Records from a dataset
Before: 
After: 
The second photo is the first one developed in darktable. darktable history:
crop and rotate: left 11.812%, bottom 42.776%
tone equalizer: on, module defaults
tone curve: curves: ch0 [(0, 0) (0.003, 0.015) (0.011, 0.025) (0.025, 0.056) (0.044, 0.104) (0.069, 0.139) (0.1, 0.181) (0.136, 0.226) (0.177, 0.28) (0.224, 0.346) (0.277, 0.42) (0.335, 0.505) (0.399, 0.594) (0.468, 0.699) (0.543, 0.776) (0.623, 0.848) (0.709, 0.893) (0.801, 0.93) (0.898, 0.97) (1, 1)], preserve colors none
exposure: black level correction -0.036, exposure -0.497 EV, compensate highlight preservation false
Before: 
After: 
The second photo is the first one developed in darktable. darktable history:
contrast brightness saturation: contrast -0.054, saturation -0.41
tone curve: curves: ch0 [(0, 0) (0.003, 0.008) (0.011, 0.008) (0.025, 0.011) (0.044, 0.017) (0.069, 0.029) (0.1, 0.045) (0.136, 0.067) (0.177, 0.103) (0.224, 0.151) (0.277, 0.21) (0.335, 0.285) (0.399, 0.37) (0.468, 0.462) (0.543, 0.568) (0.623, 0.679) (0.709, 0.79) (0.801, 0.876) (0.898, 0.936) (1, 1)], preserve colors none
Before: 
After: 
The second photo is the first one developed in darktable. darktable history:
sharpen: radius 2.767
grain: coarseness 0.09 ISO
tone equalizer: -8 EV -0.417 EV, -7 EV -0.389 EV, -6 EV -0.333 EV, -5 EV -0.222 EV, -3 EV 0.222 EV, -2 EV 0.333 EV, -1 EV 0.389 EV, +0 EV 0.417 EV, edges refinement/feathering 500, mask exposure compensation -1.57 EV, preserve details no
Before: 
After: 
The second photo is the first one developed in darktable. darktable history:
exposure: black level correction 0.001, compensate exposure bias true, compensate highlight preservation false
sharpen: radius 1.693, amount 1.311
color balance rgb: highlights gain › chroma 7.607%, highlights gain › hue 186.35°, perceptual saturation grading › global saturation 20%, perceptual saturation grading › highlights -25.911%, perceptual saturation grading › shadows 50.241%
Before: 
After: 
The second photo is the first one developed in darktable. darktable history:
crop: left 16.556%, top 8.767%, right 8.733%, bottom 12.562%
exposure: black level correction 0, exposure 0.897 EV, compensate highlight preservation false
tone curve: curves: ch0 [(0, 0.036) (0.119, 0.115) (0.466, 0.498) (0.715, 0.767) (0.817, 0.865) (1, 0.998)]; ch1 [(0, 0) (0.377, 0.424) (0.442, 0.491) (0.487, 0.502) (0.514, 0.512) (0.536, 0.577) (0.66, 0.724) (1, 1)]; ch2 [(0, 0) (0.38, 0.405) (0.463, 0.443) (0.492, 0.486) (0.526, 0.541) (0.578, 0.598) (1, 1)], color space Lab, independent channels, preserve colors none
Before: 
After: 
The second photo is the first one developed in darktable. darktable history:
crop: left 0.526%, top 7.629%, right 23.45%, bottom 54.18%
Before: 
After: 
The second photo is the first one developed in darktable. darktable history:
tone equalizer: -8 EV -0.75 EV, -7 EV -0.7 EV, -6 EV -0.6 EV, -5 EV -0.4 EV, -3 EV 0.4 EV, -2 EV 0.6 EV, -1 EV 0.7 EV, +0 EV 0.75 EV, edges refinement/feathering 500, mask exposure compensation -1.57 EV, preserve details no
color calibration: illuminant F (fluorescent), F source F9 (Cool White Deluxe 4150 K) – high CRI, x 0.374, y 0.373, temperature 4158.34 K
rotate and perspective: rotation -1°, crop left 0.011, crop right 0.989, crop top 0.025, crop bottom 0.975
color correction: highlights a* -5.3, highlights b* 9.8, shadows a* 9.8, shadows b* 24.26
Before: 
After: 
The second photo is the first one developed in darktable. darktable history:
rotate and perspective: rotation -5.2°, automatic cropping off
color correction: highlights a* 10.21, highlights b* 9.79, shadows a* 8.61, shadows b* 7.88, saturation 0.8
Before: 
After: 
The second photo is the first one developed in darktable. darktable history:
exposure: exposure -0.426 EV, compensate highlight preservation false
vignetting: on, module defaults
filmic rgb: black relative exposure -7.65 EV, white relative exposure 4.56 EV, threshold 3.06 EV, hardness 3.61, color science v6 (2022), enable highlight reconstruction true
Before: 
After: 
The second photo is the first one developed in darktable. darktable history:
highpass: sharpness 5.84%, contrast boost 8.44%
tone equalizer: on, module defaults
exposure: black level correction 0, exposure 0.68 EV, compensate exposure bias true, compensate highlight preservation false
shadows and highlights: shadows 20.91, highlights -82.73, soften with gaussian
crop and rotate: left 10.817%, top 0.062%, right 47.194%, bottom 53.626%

§ Your objective: Reproduce the items verbatim from their beginning through the line containing "tone equalizer: -8 EV -0.417", including that line.

§ Task answer:
Before: 
After: 
The second photo is the first one developed in darktable. darktable history:
crop and rotate: left 11.812%, bottom 42.776%
tone equalizer: on, module defaults
tone curve: curves: ch0 [(0, 0) (0.003, 0.015) (0.011, 0.025) (0.025, 0.056) (0.044, 0.104) (0.069, 0.139) (0.1, 0.181) (0.136, 0.226) (0.177, 0.28) (0.224, 0.346) (0.277, 0.42) (0.335, 0.505) (0.399, 0.594) (0.468, 0.699) (0.543, 0.776) (0.623, 0.848) (0.709, 0.893) (0.801, 0.93) (0.898, 0.97) (1, 1)], preserve colors none
exposure: black level correction -0.036, exposure -0.497 EV, compensate highlight preservation false
Before: 
After: 
The second photo is the first one developed in darktable. darktable history:
contrast brightness saturation: contrast -0.054, saturation -0.41
tone curve: curves: ch0 [(0, 0) (0.003, 0.008) (0.011, 0.008) (0.025, 0.011) (0.044, 0.017) (0.069, 0.029) (0.1, 0.045) (0.136, 0.067) (0.177, 0.103) (0.224, 0.151) (0.277, 0.21) (0.335, 0.285) (0.399, 0.37) (0.468, 0.462) (0.543, 0.568) (0.623, 0.679) (0.709, 0.79) (0.801, 0.876) (0.898, 0.936) (1, 1)], preserve colors none
Before: 
After: 
The second photo is the first one developed in darktable. darktable history:
sharpen: radius 2.767
grain: coarseness 0.09 ISO
tone equalizer: -8 EV -0.417 EV, -7 EV -0.389 EV, -6 EV -0.333 EV, -5 EV -0.222 EV, -3 EV 0.222 EV, -2 EV 0.333 EV, -1 EV 0.389 EV, +0 EV 0.417 EV, edges refinement/feathering 500, mask exposure compensation -1.57 EV, preserve details no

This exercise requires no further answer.